# Create and answer our own hypotheses

In this section, we will create and answer our own hypotheses based on our knowledge of the dataset.

In [92]:
import os
import pandas as pd
from notebooks.get_local_folder import get_local_folder

In [93]:
# Load data
abs_path_to_folder = get_local_folder()
dataset_path = os.path.join(abs_path_to_folder, "../data/cleaned/houses_data.parquet")
houses = pd.read_parquet(dataset_path)
houses_wo = pd.read_parquet(os.path.join(abs_path_to_folder, "../data/without_outliers/houses_without_outliers.parquet"))

## Hypothesis 1: The season when most homes became available for purchase was spring.

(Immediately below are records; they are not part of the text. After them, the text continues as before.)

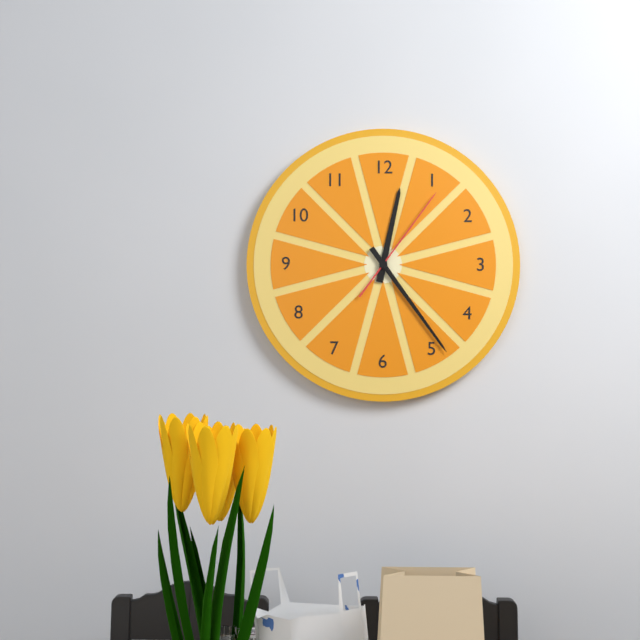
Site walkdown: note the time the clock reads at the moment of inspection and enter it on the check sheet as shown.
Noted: 12:24:06
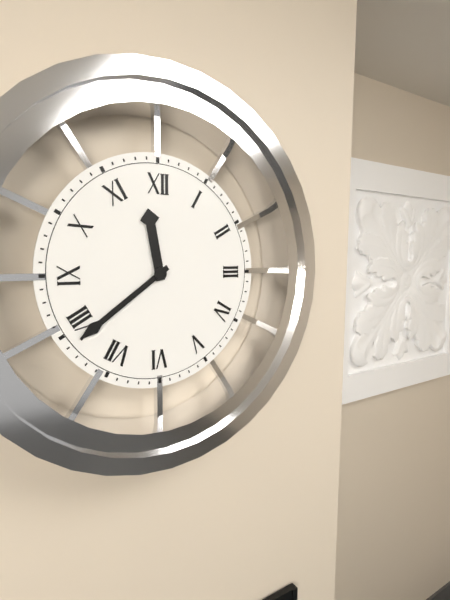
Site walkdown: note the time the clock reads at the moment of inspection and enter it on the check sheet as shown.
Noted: 11:39
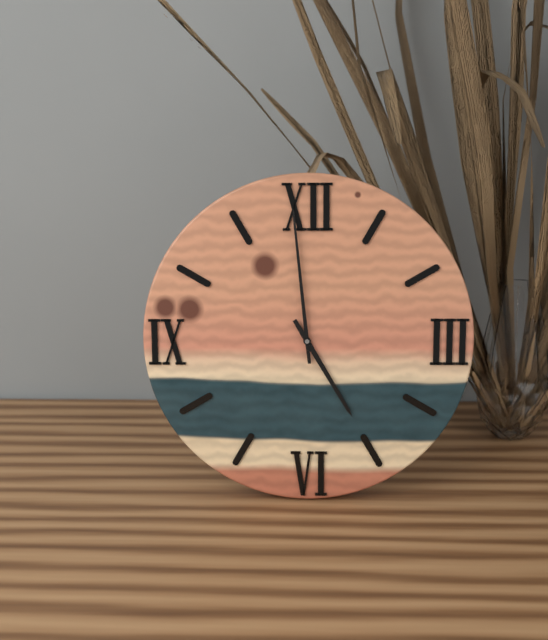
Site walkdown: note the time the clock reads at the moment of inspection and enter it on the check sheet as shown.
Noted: 4:59
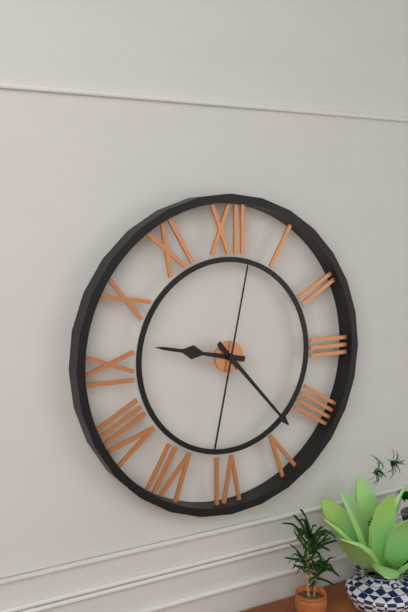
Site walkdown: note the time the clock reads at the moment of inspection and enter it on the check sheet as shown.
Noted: 9:23:02
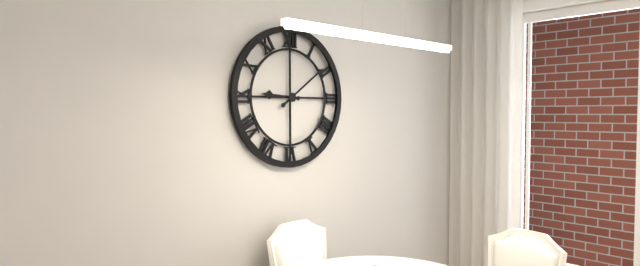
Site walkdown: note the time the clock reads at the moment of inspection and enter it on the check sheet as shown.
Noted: 9:09
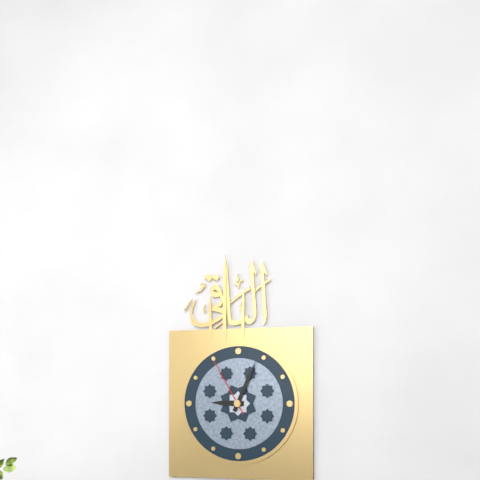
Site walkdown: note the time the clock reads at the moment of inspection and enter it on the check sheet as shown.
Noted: 9:04:55
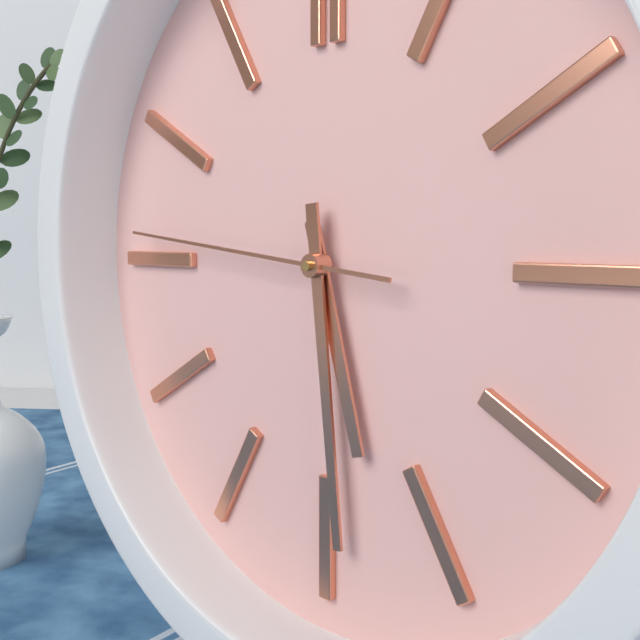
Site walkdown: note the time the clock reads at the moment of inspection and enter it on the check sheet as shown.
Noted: 5:29:46
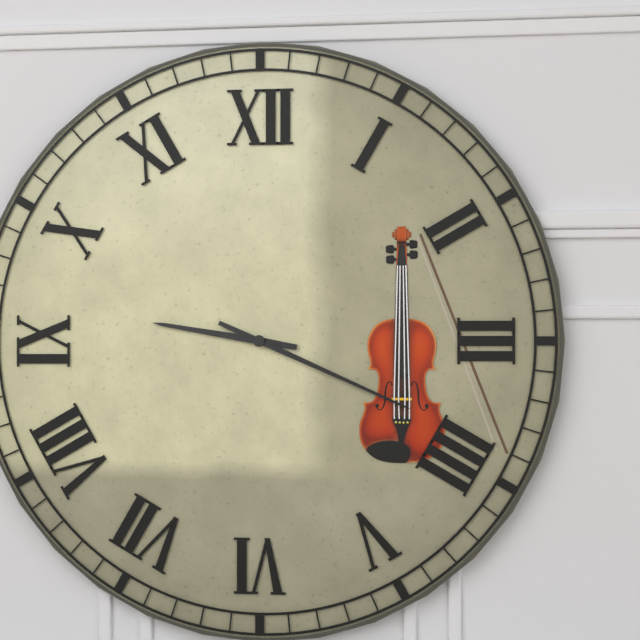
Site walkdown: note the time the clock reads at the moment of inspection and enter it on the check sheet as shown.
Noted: 9:19
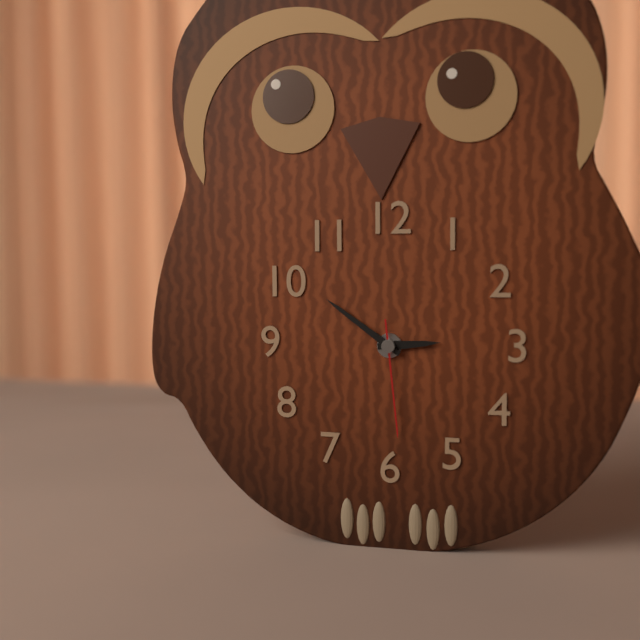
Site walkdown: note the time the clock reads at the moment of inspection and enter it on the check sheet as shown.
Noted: 2:51:29
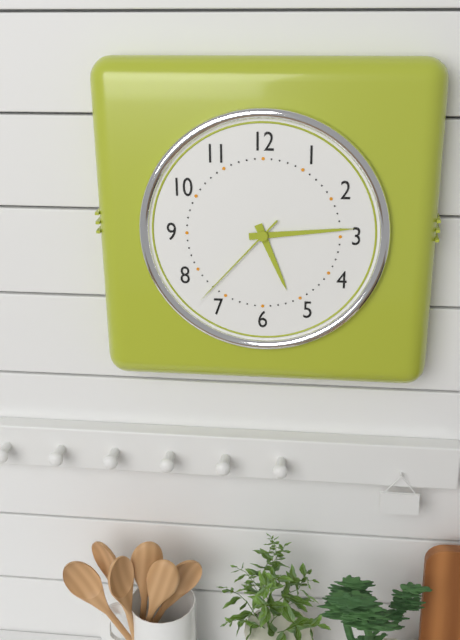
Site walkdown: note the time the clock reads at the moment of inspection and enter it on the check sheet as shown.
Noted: 5:14:37
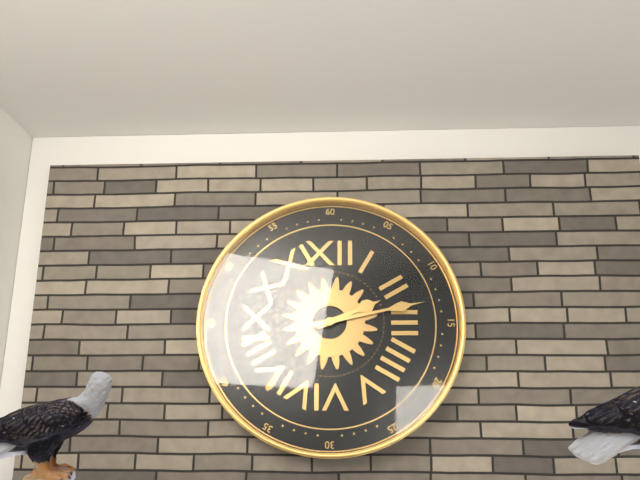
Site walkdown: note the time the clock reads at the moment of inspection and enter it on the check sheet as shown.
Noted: 2:13
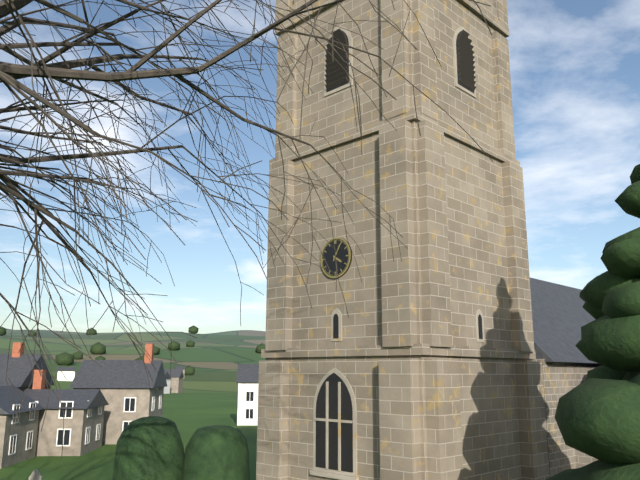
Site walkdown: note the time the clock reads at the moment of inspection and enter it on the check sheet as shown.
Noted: 4:05
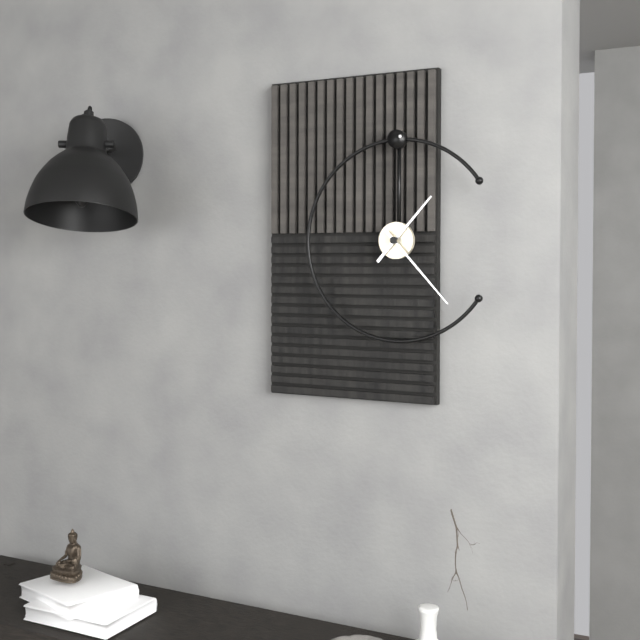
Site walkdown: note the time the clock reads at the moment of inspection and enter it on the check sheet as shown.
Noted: 1:23
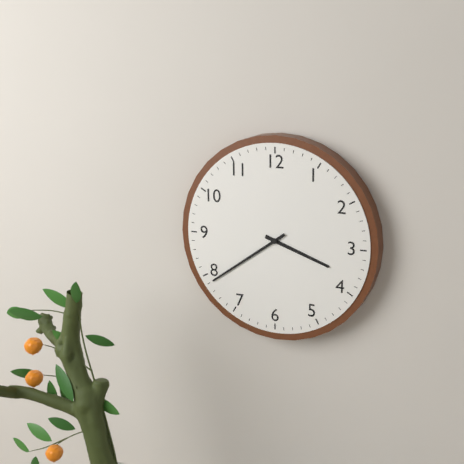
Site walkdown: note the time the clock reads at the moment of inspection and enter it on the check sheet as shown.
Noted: 3:39
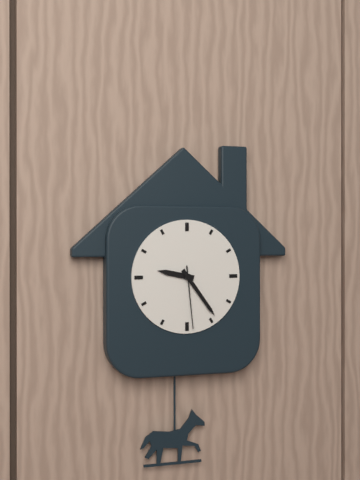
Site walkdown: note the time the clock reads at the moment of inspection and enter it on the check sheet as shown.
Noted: 9:24:29
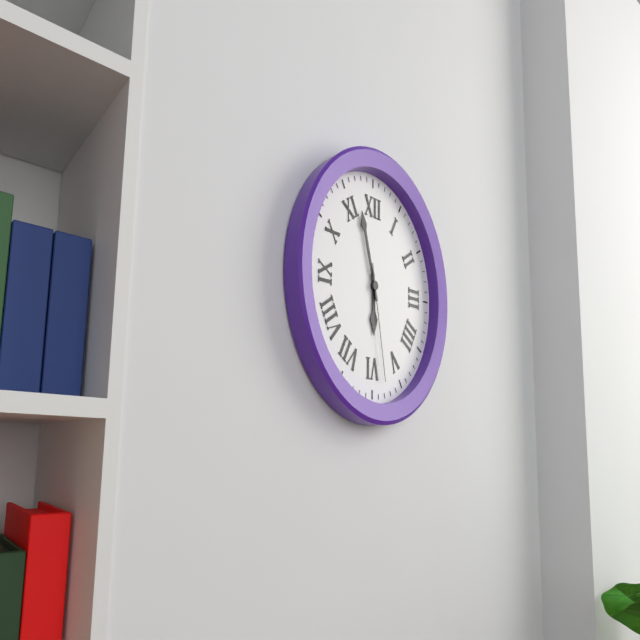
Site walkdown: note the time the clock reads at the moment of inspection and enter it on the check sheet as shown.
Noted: 5:57:28
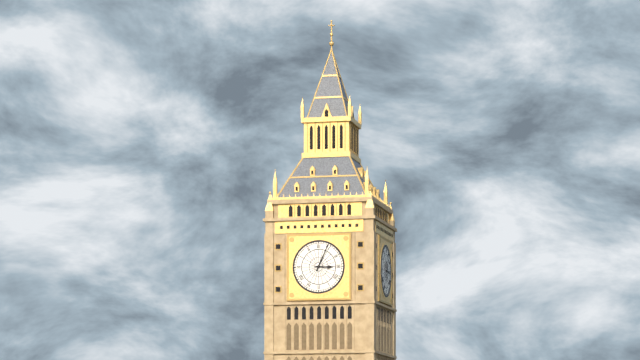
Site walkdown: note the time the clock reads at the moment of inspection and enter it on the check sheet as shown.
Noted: 3:04
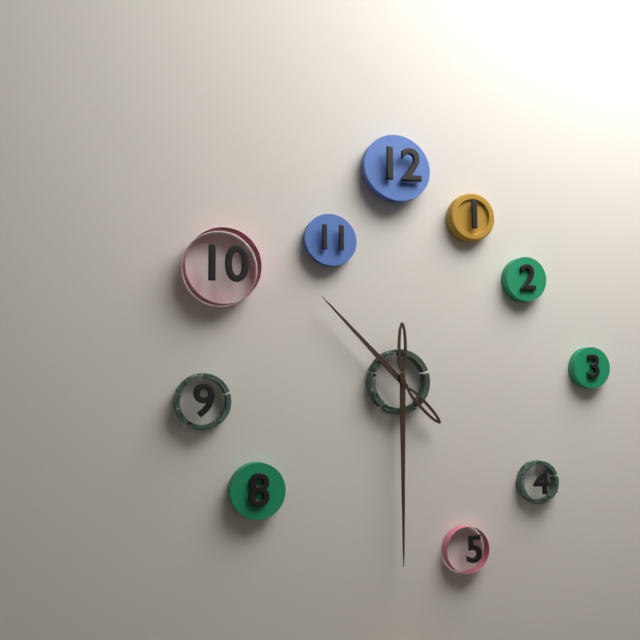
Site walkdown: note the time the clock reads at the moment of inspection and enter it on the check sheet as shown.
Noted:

#### Answer: Yes, the spring season had 6520 homes available. That may be why the average house price announced in the spring is the highest.

In [94]:
def create_season_column(df: pd.DataFrame):
    """Create a new colunm named "Season", which contains the season based in the "Date" colunm"""
    import pandas as pd
    import numpy as np

    df['Month'] = pd.to_datetime(df['Date']).dt.strftime('%m')
    df['Month'] = df['Month'].astype(np.int64)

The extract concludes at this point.